Source data ->
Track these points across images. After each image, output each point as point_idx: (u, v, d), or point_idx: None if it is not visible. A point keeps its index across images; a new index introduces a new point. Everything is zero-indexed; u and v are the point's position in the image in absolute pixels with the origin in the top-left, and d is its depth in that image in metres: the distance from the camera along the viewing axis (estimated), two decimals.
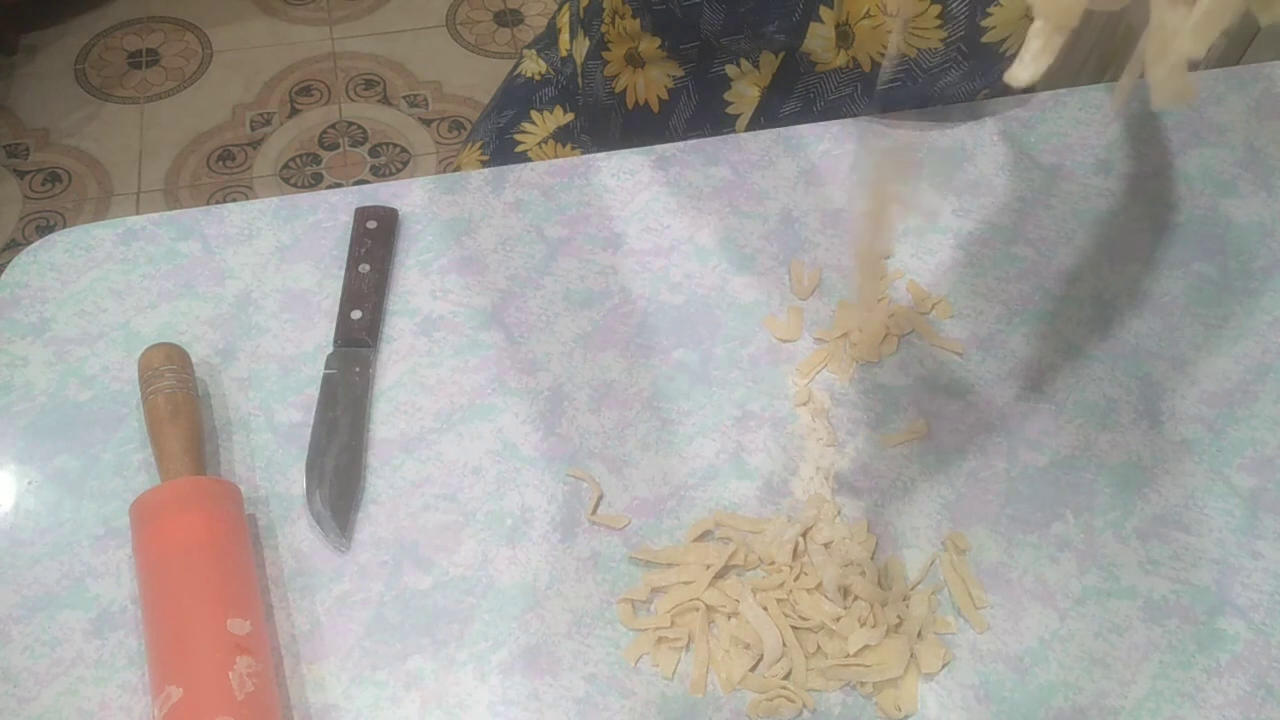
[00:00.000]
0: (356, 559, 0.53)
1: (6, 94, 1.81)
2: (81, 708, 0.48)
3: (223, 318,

Required action -> What is needed is a word-for-word transcription of all the entries, with the pictures dropped.

Written reply ->
Track these points across images. After each image, output each point as point_idx: (u, v, d), or point_idx: None if it is not visible. A point keeps its index across images; a new index introduces a new point. Everything is zero-indexed; u and v are the point's position in the image in absolute pixels with the origin in the top-left, and d is its depth in that image in metres: the distance from the camera along the viewing axis (estimated), two decimals.
[00:00.000]
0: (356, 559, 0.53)
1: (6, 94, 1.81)
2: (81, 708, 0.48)
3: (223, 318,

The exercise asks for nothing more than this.